Good luck buddy!!! I hope the old girl gives you a wonderful ride and ton of fun!! I have one and she has plenty of power!!!


----------



## ecb223

Hey thanks for all the info I really appreciate it. Hey whats up with this choke? I pull it out and it goes right back in!


----------



## Pappy

There should be a detent that holds the choke in the ON position. Take the cover off and look at the choke linkage while you work the choke.


----------



## ecb223

Oh I see why the choke won't stay out. There is a little plastic part that fell off the lever. Now how in the hell am I going to put this back on! 
I put a new water pump impeller on last night. Napa had one for $14.95. Got a new fuel line ,and put on it. Some moron put an air brake line on it at some point. I'm going to get a fuel pump rebuild kit tomarrow.. 
Should I get a new thermostat for it? Or does it even have one? Spark plugs look new so I will leave them alone for now. 
I bought a can of seafoam today at Tractor Supply. $7.99


----------



## jasper60103

ecb223 said:


> Oh I see why the choke won't stay out. There is a little plastic part that fell off the lever. Now how in the hell am I going to put this back on!
> I put a new water pump impeller on last night. Napa had one for $14.95. Got a new fuel line ,and put on it. Some moron put an air brake line on it at some point. I'm going to get a fuel pump rebuild kit tomarrow..
> Should I get a new thermostat for it? Or does it even have one? Spark plugs look new so I will leave them alone for now.
> I bought a can of seafoam today at Tractor Supply. $7.99



Take a look at the parts diagram for your motor. The link was already provided to you by cajuncook1. Navigate through the pages. It shows all the parts including the thermostat as well as the choke link detent that fell off. I wouldn't replace the thermostat unless you were having problems with it. It easy enough to change out if it stops working, but that's just my opinion.
Enjoy. -jasper


----------



## ecb223

Well sat we took the boat to the lake and the old Evinrude ran like a champ! We didn't have any trouble at all. I put the sea foam in the gas and we used about 3 gallons of fuel all day. I don't know how well it cleaned everything out but I'm not going to change the head gasket till I run at least another full tank of gas through it. 
Thanks or all the advise
Eric


----------



## cajuncook1

ecb223 said:


> Well sat we took the boat to the lake and the old Evinrude ran like a champ! We didn't have any trouble at all. I put the sea foam in the gas and we used about 3 gallons of fuel all day. I don't know how well it cleaned everything out but I'm not going to change the head gasket till I run at least another full tank of gas through it.
> Thanks or all the advise
> Eric




That's great news!!! But I am curious to why you want to change the head gasket?? If it is running fine and the head is getting cooled properly....just leave it alone. (that's just my 2 cents)
Unless there is something I missed in your posting?


----------



## ecb223

Oh sorry I posted in another thread, I noticed a small bead of water develop on the top cyl when I was running it in a barrel of water last week. It didn't do it when we were on the lake so I'll just keep an eye on it for now.


----------



## cajuncook1

ecb223 said:


> Oh sorry I posted in another thread, I noticed a small bead of water develop on the top cyl when I was running it in a barrel of water last week. It didn't do it when we were on the lake so I'll just keep an eye on it for now.

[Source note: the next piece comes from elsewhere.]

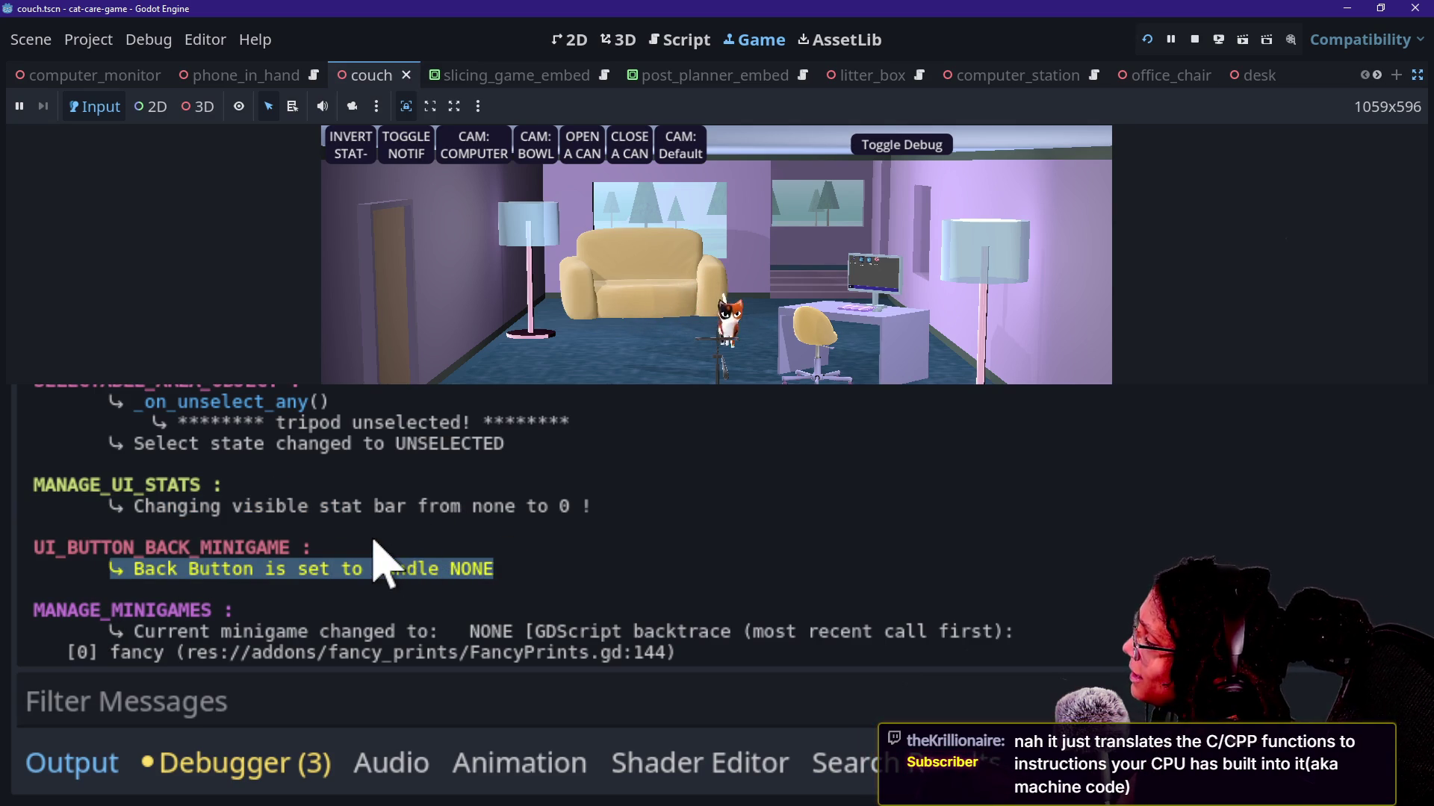
pyautogui.scroll(-1, 381, 564)
pyautogui.scroll(-1, 336, 552)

Some water could have shot up from the barrel while you were running the motor....happens sometimes. If you do notice it again and you are sure it is leaking from the cylinder head, check the torque on the cylinder head bolt with a torque wrench. (You can sometimes get a loaner torque wrench from autozone or places like that with a refundable deposit)....make sure it has inch pounds on it.

- torque is 96 to 120 inch-pounds (Please notice I stated *Inch pounds*) equals to 8 to 10 foot pounds of torque.

- Also check on top of the cylinder head where the thermostat is housed and make sure those bolts are snug as well. Item#55 in supplied link below.

https://www.boats.net/parts/search/BRP/EVINRUDE/1968/18802A%201968/POWERHEAD%20GROUP/parts.html

The previous owner could have replaced the thermostat and gasket or cylinder head gasket for whatever reason and may not have re-torque after running the motor.

If you have to re-torque the cylinder head bolts then start at 1/2 torque and make a second pass and then full torque. Use this pattern for tightening the bolts.




This is not the exact reference for your cylinder head but it gives you a general idea.

Glad to hear the motor is running well.....bet it pushed that boat pretty good.

Good luck!


----------



## ecb223

Ok thanks for the info, Yeah she pushed the boat quite well! It surprised us how fast we could go. We were used to my little chrysler 6hp wow what a difference! I think I like the Evinrude.


----------